◆ ASSIGNMENT
Send back the data below exactly. Drop every picture.

--- START ---

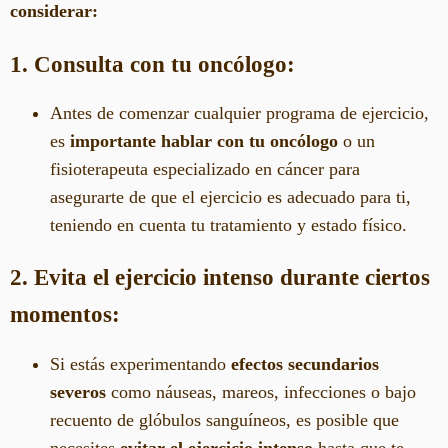
considerar:
1. Consulta con tu oncólogo:
Antes de comenzar cualquier programa de ejercicio,
es
importante hablar con tu oncólogo
o un
fisioterapeuta especializado en cáncer para
asegurarte de que el ejercicio es adecuado para ti,
teniendo en cuenta tu tratamiento y estado físico.
2. Evita el ejercicio intenso durante ciertos
momentos:
Si estás experimentando
efectos secundarios
severos
como náuseas, mareos, infecciones o bajo
recuento de glóbulos sanguíneos, es posible que
necesites
evitar el ejercicio intenso
hasta que te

--- END ---

◆ YOUR SOLUTION
considerar:
1. Consulta con tu oncólogo:
Antes de comenzar cualquier programa de ejercicio,
es
importante hablar con tu oncólogo
o un
fisioterapeuta especializado en cáncer para
asegurarte de que el ejercicio es adecuado para ti,
teniendo en cuenta tu tratamiento y estado físico.
2. Evita el ejercicio intenso durante ciertos
momentos:
Si estás experimentando
efectos secundarios
severos
como náuseas, mareos, infecciones o bajo
recuento de glóbulos sanguíneos, es posible que
necesites
evitar el ejercicio intenso
hasta que te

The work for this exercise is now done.